Thanks for your reply. I did not seal and lube the two seals in the brass cam spindle. Which seals are these? I dont know which ones you mean (sorry...first time ever taking it apart). Is tuis where the cam spindle goes into the nut piece? Thanks


----------



## Gluv999

Gluv999 said:


> Hi El carajillo,
> 
> Thanks for your reply. I did not seal and lube the two seals in the brass cam spindle. Which seals are these? I dont know which ones you mean (sorry...first time ever taking it apart). Is tuis where the cam spindle goes into the nut piece? Thanks












This leak is just when the machine (not the pump) is turned on.


----------



## Gluv999

Think i kniw which ones you mean. Inside the nut part and one on the spindle. Will give it a try!
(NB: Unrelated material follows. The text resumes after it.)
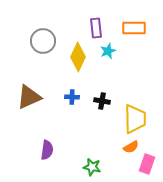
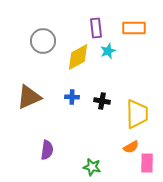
yellow diamond: rotated 36 degrees clockwise
yellow trapezoid: moved 2 px right, 5 px up
pink rectangle: moved 1 px up; rotated 18 degrees counterclockwise
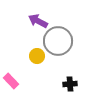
Thanks


----------



## El carajillo

The leak appears to be coming from one of the teflon washers, probably needs tweaking a little tighter. Before you do tighten it take it apart and check the washer for damage/ crack, also make sure it is seated correctly before tightening.

The two seals I was mentioning are in the barrel of the long nut, black about 15 mm OD and cam spindle size in centre.


----------



## Gluv999

Thank you for your help, I really appreciate it. The leak seems to be sorted now after cleaning and lubing the two seals and then tweaking the teflon seal tighter.


----------